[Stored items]
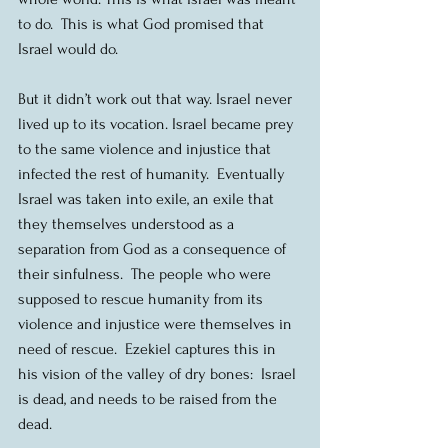
to do.  This is what God promised that 
Israel would do.
But it didn’t work out that way. Israel never 
lived up to its vocation. Israel became prey 
to the same violence and injustice that 
infected the rest of humanity.  Eventually 
Israel was taken into exile, an exile that 
they themselves understood as a 
separation from God as a consequence of 
their sinfulness.  The people who were 
supposed to rescue humanity from its 
violence and injustice were themselves in 
need of rescue.  Ezekiel captures this in 
his vision of the valley of dry bones:  Israel 
is dead, and needs to be raised from the 
dead.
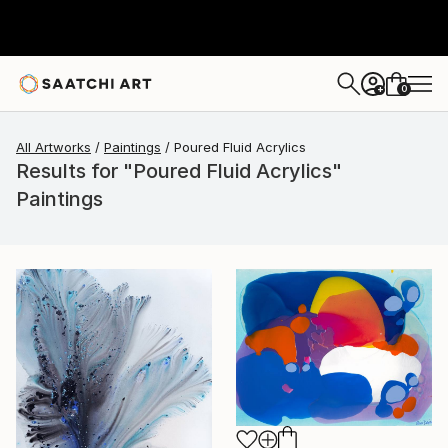
0
+
All Artworks
Paintings
Poured Fluid Acrylics
Results for "Poured Fluid Acrylics"
Paintings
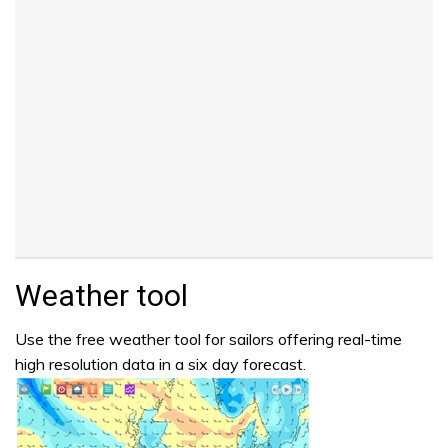
Weather tool
Use the free weather tool for sailors offering real-time
high resolution data in a six day forecast.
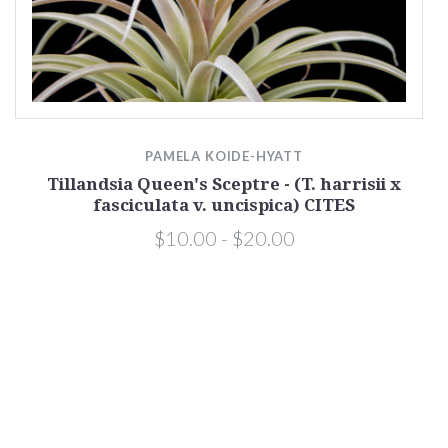
PAMELA KOIDE-HYATT
Tillandsia Queen's Sceptre - (T. harrisii x
fasciculata v. uncispica) CITES
$10.00 - $20.00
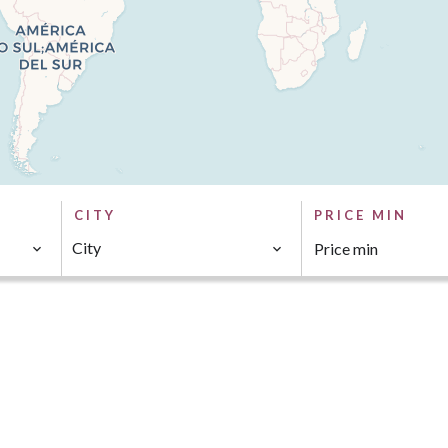
CITY
PRICE MIN
City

* Your assignment: To answer, repeat exactly the lines from the line containing "separation from God as a consequence of" through the last line of the data above, leaving out all pictures.

* Response:
separation from God as a consequence of 
their sinfulness.  The people who were 
supposed to rescue humanity from its 
violence and injustice were themselves in 
need of rescue.  Ezekiel captures this in 
his vision of the valley of dry bones:  Israel 
is dead, and needs to be raised from the 
dead.
0
+
All Artworks
Paintings
Poured Fluid Acrylics
Results for "Poured Fluid Acrylics"
Paintings
Weather tool
Use the free weather tool for sailors offering real-time
high resolution data in a six day forecast.
PAMELA KOIDE-HYATT
Tillandsia Queen's Sceptre - (T. harrisii x
fasciculata v. uncispica) CITES
$10.00 - $20.00
CITY
PRICE MIN
City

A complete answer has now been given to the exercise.